The Resolution Nobody Wanted
The Volo Museum requested a hearing to contest the ticket, mostly for the principle. Within a week of the story going viral, the New York City Department of Transportation publicly confirmed the violation would be rescinded. The museum keeps its 50 dollars and its dignity. Wojdyla joked the publicity is worth more than the fine.
But the actual Brooklyn KITT driver is still out there. Nobody is looking. The traffic camera saw KNIGHT on a plate, decided that was sufficient, and sent the bill to the museum because Volo had been photographed with that plate before and was easier to find online. The algorithm just picked the most Google-able match. The cat thinks this might be the laziest piece of computer vision in the city.
Knight Rider, Forever Refusing to Die
Knight Rider ran from 1982 to 1986. Four seasons, 90 episodes, one talking car. It should have stayed buried in syndication, where most NBC adventure shows from that era ended up. Instead, it keeps coming back. Reboots in 1997, 2008, and 2017. A movie at Spyglass Media that has been “in development” for nearly a decade. KITT, as a character, is older than most of the people writing about this ticket.
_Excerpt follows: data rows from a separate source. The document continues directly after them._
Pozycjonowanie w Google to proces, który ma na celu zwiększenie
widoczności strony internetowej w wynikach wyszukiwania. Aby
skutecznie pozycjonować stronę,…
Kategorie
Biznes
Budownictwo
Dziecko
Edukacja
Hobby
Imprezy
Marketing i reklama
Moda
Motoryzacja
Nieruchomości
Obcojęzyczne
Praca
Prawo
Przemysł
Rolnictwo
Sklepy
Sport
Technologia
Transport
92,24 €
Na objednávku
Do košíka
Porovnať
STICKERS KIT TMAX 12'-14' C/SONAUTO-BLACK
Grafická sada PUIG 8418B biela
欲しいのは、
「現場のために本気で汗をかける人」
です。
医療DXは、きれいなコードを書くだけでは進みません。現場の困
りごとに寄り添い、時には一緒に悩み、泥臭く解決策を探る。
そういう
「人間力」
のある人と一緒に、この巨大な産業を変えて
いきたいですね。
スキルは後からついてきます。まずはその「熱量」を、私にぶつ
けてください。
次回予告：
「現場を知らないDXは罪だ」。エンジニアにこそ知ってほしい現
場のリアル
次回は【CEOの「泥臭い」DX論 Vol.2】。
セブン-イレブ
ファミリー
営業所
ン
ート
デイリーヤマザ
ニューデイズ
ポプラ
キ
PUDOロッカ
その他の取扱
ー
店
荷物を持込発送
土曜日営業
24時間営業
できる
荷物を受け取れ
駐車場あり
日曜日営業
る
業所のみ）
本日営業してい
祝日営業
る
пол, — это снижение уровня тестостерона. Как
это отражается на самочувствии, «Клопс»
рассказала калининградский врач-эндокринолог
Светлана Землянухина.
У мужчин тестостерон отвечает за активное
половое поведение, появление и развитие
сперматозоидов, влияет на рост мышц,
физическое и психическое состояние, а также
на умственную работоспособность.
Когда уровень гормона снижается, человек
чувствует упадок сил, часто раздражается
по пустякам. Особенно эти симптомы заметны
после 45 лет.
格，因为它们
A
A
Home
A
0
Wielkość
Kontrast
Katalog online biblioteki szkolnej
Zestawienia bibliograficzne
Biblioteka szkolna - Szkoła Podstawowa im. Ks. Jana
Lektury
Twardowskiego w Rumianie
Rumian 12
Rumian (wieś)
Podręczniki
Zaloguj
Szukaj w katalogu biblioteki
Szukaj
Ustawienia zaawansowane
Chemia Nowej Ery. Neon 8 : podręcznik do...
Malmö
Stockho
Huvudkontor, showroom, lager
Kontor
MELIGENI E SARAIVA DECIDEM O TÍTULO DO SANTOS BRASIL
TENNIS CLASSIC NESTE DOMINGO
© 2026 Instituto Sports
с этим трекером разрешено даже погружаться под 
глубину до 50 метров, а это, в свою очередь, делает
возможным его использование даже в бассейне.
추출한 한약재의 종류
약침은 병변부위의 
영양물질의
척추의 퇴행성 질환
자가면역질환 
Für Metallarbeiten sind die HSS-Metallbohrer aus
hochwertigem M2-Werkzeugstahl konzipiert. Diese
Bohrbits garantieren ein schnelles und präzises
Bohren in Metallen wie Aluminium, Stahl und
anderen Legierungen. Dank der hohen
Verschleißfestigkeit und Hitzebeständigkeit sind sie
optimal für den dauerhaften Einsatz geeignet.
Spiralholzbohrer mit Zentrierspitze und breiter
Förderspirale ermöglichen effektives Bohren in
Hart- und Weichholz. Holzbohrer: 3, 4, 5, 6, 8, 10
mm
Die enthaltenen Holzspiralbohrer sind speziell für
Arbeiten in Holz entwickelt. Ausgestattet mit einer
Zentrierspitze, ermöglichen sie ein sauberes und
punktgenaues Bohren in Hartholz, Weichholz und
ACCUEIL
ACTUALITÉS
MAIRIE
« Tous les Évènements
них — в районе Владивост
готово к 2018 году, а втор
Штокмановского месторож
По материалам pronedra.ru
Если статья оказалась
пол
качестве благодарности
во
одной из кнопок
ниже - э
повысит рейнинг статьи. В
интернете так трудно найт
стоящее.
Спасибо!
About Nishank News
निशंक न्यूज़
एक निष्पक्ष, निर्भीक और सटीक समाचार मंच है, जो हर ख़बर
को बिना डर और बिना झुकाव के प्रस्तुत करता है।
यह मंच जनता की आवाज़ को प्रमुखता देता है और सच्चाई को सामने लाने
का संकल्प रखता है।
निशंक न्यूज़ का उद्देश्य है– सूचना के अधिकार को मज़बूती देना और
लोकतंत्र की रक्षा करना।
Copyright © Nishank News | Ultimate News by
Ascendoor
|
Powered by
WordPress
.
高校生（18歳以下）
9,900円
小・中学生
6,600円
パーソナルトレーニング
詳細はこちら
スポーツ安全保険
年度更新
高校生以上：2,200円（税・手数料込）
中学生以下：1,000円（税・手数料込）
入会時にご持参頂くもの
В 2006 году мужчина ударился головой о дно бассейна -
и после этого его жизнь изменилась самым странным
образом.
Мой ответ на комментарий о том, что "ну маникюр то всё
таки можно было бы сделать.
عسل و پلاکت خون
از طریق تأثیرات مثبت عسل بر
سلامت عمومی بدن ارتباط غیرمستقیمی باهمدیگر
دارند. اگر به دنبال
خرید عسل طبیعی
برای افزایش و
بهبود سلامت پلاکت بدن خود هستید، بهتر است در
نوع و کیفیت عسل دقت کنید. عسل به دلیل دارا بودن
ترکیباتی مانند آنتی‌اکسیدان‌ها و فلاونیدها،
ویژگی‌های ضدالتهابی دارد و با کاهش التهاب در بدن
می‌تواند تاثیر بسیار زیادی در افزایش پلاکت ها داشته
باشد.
That stubbornness is the actual story. Some IPs just refuse to die. It’s Gonna Be May, the 14-year-old NSYNC meme, still works every spring. Cat memes from Victorian cabinet cards are still in active rotation. Bigfoot is having a 2026 renaissance with no new evidence. Knight Rider is in the same category, generating headlines and traffic tickets and serious hearings about whether a stationary 1982 Pontiac can be held responsible for an algorithm’s choices in Manhattan.
The Cat’s Verdict
If you are reading this and you are in Brooklyn driving a black Trans Am with a fake KNIGHT plate: keep doing what you are doing. You are the only person in New York City making automated traffic enforcement look like the absurdist comedy it actually is. The cat respects the bit. The cat would also like to know if you accept hitchhikers.
If you work at the Volo Museum: monetize this. Sell t-shirts that say “I Got A NYC Speeding Ticket From An Illinois Museum.” Stick the framed citation next to KITT on the carpet. Charge tourists an extra dollar to see the only car in America that has been accused of a moving violation while parked.
And if you are the New York City Department of Transportation: check the photo next time. The algorithm cannot tell the difference between a museum exhibit and a working car, or between a real California plate and a 50 dollar prop bolted to a Pontiac. It sees KNIGHT on a black Trans Am and starts billing whoever shows up first on Google. That is not enforcement. That is a Magic 8-Ball with a printer attached. KITT, meanwhile, is silent on the matter. The talking car has nothing to say.